Tuesday, January 01, 2013

The Year the Arab Spring Went Bad

Hopes for a democratic Middle East have faltered amid sectarian animosities and ideological divisions. Did it have to be this way?

BY F. GREGORY GAUSE, III

In the heady days of (relatively) peaceful mass mobilizations that brought down dictators in Tunisia and Egypt, the mantra from American observers in 2011 was: "Now comes the hard part." In 2012, it came -- with a vengeance.
But my guess is that many of those watching the Arab Spring unfold did not really believe this year would be as bloody or fraught with risk as it has turned out to be. Transitions to democracy in Eastern Europe after 1989 were pretty quick and pretty successful. Latin American and East Asian transitions in the 1980s and 1990s had long and troubled backgrounds, but once democratic systems were established, most of them turned out to be stable and peaceful. Why should the Arab world be different?

Well, there are two big reasons. Unlike in those other parts of the world, many of the countries in the Middle East lack long histories of political unity: Libya, Lebanon, Syria, Jordan, Iraq, Saudi Arabia, and Yemen are all relatively recent creations; their borders are artificial and their populations are divided along sectarian, ethnic, and regional lines.
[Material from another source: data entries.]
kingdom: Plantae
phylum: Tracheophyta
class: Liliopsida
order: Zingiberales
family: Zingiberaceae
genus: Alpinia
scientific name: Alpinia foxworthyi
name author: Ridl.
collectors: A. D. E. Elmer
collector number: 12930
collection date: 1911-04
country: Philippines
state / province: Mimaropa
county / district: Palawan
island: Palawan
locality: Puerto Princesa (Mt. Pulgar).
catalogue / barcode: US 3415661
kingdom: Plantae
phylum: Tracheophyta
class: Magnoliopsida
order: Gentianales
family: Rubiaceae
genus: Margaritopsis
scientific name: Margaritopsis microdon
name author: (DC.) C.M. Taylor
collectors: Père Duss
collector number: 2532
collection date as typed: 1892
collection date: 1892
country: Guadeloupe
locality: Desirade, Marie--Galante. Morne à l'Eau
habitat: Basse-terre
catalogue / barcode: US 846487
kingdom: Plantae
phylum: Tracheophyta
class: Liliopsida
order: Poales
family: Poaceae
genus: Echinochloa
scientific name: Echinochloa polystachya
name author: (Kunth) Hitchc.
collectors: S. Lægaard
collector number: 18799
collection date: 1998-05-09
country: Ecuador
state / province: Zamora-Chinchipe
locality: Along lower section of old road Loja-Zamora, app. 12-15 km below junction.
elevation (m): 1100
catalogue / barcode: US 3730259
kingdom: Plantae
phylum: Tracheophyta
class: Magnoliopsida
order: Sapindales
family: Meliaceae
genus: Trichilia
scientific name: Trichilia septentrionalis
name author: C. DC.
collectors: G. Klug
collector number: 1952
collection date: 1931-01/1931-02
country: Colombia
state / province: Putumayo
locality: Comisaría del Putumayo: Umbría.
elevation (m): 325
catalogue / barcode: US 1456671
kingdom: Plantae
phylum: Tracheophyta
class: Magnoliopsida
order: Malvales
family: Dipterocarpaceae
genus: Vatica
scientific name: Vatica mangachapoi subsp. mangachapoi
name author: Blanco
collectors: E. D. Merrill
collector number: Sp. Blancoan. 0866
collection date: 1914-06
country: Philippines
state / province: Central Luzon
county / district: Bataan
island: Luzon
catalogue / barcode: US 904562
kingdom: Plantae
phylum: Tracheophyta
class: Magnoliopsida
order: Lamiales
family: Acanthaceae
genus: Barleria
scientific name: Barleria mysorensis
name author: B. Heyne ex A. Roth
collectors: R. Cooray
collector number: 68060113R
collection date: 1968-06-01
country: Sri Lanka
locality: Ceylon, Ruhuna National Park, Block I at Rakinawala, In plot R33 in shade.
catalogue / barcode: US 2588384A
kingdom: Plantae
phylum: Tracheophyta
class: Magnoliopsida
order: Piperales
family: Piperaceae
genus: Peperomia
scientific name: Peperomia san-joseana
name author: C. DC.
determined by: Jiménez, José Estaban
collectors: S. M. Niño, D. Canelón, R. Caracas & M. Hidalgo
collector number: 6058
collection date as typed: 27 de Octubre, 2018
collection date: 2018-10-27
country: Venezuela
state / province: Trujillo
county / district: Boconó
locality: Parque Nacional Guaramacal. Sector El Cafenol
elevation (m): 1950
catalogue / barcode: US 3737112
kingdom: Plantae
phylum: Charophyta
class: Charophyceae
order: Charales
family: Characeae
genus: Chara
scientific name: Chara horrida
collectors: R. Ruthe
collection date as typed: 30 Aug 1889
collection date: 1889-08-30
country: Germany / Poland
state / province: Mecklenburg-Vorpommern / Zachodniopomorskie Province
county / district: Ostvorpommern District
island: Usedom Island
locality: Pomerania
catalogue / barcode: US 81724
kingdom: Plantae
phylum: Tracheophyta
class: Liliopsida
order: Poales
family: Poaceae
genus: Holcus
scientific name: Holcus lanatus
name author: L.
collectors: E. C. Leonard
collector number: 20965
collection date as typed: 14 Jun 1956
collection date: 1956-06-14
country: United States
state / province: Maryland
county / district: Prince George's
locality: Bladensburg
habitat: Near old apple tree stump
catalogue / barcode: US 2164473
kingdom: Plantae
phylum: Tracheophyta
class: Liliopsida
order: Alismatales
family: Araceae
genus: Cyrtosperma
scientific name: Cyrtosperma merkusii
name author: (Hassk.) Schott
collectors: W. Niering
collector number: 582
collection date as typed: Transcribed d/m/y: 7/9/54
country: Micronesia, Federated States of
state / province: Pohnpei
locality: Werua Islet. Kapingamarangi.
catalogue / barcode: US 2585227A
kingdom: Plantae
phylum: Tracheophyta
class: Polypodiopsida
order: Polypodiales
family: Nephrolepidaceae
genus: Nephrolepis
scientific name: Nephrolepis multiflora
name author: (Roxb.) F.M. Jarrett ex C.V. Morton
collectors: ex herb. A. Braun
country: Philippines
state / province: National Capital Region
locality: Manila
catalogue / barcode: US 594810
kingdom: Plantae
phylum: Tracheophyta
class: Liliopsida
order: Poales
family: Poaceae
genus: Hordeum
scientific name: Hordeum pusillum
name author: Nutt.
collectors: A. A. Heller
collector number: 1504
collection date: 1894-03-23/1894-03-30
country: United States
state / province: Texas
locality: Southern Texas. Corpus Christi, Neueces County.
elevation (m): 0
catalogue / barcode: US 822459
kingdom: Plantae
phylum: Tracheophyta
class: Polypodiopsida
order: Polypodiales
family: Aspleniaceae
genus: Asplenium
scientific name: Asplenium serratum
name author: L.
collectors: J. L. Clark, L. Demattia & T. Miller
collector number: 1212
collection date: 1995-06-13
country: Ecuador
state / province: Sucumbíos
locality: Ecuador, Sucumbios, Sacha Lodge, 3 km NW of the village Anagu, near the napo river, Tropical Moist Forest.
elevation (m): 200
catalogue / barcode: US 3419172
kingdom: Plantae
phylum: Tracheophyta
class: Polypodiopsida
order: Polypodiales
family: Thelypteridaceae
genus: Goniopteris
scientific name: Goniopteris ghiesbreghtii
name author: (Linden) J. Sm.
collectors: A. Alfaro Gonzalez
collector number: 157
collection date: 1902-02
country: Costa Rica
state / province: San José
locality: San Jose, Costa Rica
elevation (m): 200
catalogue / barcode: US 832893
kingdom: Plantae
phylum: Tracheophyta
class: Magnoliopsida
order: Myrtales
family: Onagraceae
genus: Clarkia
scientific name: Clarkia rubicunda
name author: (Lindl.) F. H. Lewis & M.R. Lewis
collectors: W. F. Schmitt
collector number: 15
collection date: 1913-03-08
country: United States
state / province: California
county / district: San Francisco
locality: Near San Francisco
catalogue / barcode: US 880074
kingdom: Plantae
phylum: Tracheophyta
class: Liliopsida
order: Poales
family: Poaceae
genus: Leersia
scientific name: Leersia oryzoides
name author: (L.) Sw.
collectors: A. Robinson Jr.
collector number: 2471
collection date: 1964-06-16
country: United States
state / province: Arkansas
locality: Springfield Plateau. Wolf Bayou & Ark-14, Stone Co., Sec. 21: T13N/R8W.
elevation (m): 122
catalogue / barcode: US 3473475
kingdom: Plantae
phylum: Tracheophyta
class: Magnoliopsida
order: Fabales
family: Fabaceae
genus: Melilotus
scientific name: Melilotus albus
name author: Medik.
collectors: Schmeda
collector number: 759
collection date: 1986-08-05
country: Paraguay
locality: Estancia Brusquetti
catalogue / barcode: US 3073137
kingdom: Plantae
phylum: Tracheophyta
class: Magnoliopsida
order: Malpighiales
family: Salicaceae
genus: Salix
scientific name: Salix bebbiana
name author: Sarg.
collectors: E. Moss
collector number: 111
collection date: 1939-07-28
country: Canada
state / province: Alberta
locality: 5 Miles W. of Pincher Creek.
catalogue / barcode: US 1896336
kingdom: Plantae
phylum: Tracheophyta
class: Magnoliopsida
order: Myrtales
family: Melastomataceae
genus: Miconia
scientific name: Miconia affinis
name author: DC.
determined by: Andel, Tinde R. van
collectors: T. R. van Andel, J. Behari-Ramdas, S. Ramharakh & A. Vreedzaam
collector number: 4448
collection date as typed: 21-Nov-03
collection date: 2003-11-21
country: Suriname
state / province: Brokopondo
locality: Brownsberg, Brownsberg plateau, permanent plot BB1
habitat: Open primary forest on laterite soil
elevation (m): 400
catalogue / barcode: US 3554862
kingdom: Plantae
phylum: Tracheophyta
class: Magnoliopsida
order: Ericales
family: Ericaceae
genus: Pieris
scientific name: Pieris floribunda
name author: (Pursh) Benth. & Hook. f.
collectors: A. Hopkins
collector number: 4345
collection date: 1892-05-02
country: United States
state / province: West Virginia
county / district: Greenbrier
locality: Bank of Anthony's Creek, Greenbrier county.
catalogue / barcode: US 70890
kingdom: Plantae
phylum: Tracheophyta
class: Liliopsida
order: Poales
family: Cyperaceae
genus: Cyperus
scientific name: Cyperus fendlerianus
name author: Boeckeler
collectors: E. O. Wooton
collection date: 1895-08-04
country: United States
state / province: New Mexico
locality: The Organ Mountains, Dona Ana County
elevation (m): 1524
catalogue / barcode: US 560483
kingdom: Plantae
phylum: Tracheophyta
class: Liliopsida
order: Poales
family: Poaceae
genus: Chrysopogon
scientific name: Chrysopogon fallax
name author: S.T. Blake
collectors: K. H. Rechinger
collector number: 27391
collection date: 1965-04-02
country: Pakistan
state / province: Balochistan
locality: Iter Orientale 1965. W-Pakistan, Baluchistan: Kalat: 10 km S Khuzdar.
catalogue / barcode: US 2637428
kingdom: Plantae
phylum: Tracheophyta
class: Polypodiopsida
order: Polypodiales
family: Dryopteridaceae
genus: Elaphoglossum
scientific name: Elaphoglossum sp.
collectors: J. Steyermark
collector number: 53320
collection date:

Furthermore, there is no consensus on core political issues in the Arab world. In Eastern Europe following the Cold War, as Francis Fukuyama famously pointed out, there was no serious alternative political ideology to democratic capitalism. Not so in the Middle East. A majority, or at least a plurality, of people in these countries now say "Islam is the solution" to their problems -- and they are opposed by an equally vehement minority. This year has shown just how potent a recipe for conflict this mix of ideological conflict and divided societies can be.
Without further ado, here is a look at the pitfalls that dashed the rosiest prognostications about the Arab Spring in 2012 -- and still loom large in 2013.
Weak States and Divided Societies
Some Arab countries have always suffered from weak governments. They've gotten there in different ways: Yemen has been hindered by a lack of resources, the Lebanese state has been kept weak by elites' agreement and then civil war, and Muammar al-Qaddafi's Libya was the victim of a bizarre political experiment in direct governance. But however it occurs, the consequences of state weakness -- the strengthening of tribalism, sectarianism, and other sub-state identities and the erosion of the rule of law -- are largely similar.
The Syrian state is now suffering the same fate, eaten away by civil war, defections, and economic weakness. None of this is altogether unfamiliar; the country used to be the poster child for Arab political instability. Between 1949 and 1970, it experienced nine military coups and a brief period of amalgamation with Egypt. But upon taking power, Hafez al-Assad enforced a grim, but in many quarters welcome, stability. He maintained his rule through unvarnished realpolitik, notably building bridges with the Sunni business class and brutally crushing a Muslim Brotherhood uprising in the early 1980s. The state was inefficient and corrupt, but it provided a measure of order, and Syria ceased being a playing field in which outside powers meddled and became an international player in its own right.
The nearly two years of fighting seem to have reversed whatever gains in state building that Hafez al-Assad had achieved. Public services have either collapsed or are stretched to the breaking point. Law and order has broken down. Syrians look to their own sectarian communities for safety, not the state -- if they are not fleeing the country.
The problem, of course, is not particular to Syria. Tribal, regional, and sectarian factionalism make political progress in Yemen agonizingly slow, as do tribal and regional divides in Libya. Bahrain's rulers exploit the fears of their co-religionists, the Sunni minority, toward the Shia majority to divide the opposition and solidify their control.
These sub-state identities in weak states create a vicious circle. New governments, even those freely elected, find their ability to govern severely limited. They do not have functioning bureaucracies to implement policies. Libya has struggled to rebuild police and military forces in the face of militias that are, in many cases, better armed, better funded, and better organized than the state's forces. In Yemen, the army itself has split along factional lines.
With centralized state authority weakened, these countries have become the playing fields of regional rivalry. Local actors invite the foreigners in, looking to them for money, guns and political support. Turkey, Saudi Arabia, Iran, and Qatar are all playing in Syria and Iraq. Saudi Arabia and Iran both support factions in Lebanon. The Saudis are still the monopoly players in Yemen and Bahrain, though they warn darkly of Iranian meddling in both countries. Needless to say, such proxy wars are Kryptonite for the authority of the central state.